Key insight: Balance buffer size with latency tolerance. A buffer that is too small cannot absorb jitter and produces gaps when late packets arrive after the buffer has already delivered subsequent packets. A buffer that is too large adds unnecessary latency, making the system feel sluggish even when network conditions are good. Start with 100ms buffering (10 packets at 10ms per packet) and adjust based on observed packet loss and latency metrics. Monitor buffer occupancy: consistently full buffers indicate the system cannot keep up with packet arrival rates; consistently empty buffers indicate over-buffering that adds latency unnecessarily.

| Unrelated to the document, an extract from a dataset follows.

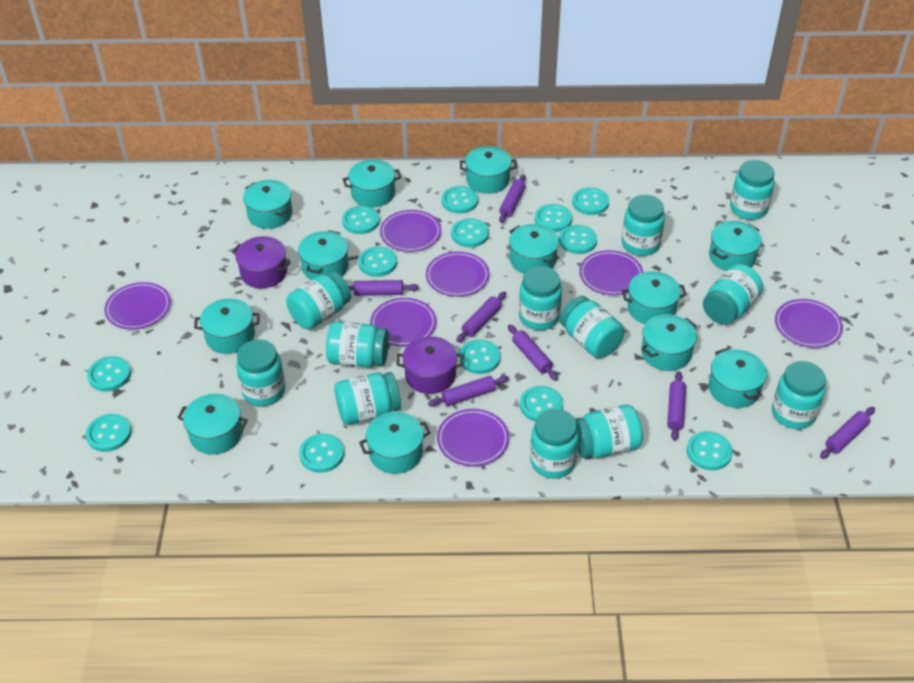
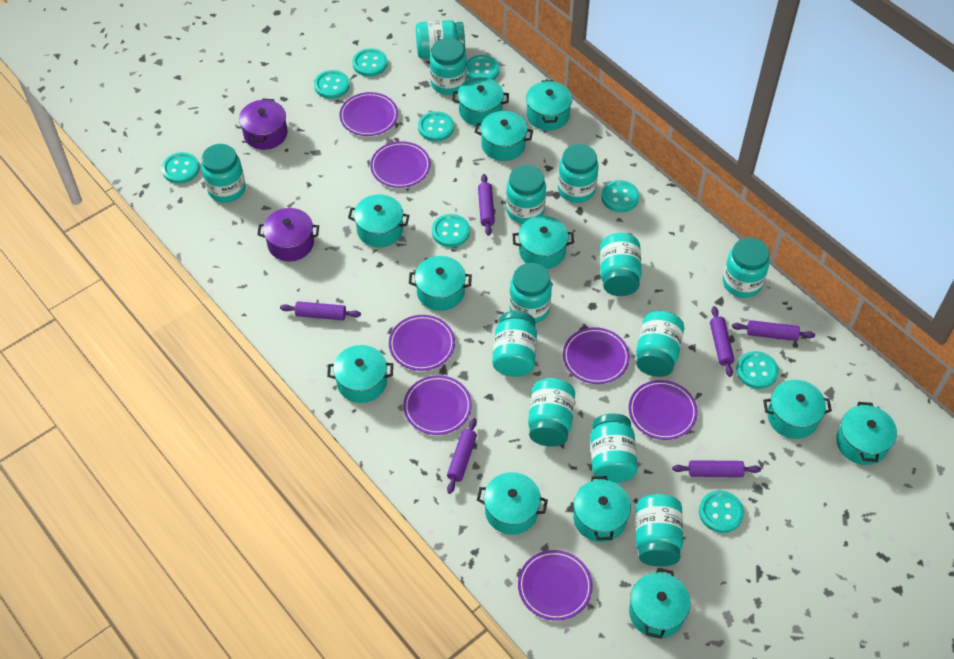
purple rolling pin: [348,280,419,296] [428,376,509,406] [456,291,506,342] [499,174,526,223] [508,325,558,380] [667,371,686,441] [820,407,875,459] = 7 -> [280,301,361,320] [447,418,477,494] [478,174,495,236] [672,460,761,477] [710,306,734,377] [732,320,815,341] = 6
turquoise button: [86,414,131,452] [87,356,131,391] [299,433,344,473] [342,206,380,234] [358,246,397,277] [442,186,478,214] [451,218,489,247] [459,339,501,374] [520,386,563,422] [535,204,572,232] [559,225,597,254] [572,187,609,215] [687,431,733,470] = 13 -> [162,152,200,184] [314,70,350,99] [352,48,387,77] [418,111,454,141] [432,214,470,247] [466,55,500,80] [601,180,639,212] [699,490,744,533] [736,351,779,389] = 9
turquoise jar: [236,339,285,406] [286,271,351,330] [326,321,389,367] [334,372,401,425] [519,266,562,330] [530,409,579,479] [560,296,624,358] [575,404,643,459] [622,195,665,256] [703,264,763,325] [730,160,774,220] [772,361,826,429] = 12 -> [201,144,246,203] [416,20,465,59] [430,38,467,95] [492,311,537,377] [506,165,546,224] [509,263,552,323] [528,378,575,446] [558,144,599,203] [590,414,638,483] [600,233,642,296] [636,311,684,377] [636,494,683,567] [723,237,770,298] = 13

Adjust buffer size dynamically based on observed packet loss rate or jitter magnitude. Increase the buffer when packet reordering is severe (high gap counts) or decrease it when packets arrive consistently in order, optimizing the latency-smoothness tradeoff per current network conditions.

Use packet timestamps instead of sequence numbers when sequence information is unavailable or untrusted. Sort packets by timestamp and deliver them in temporal order, handling clock skew by comparing timestamp deltas rather than absolute values.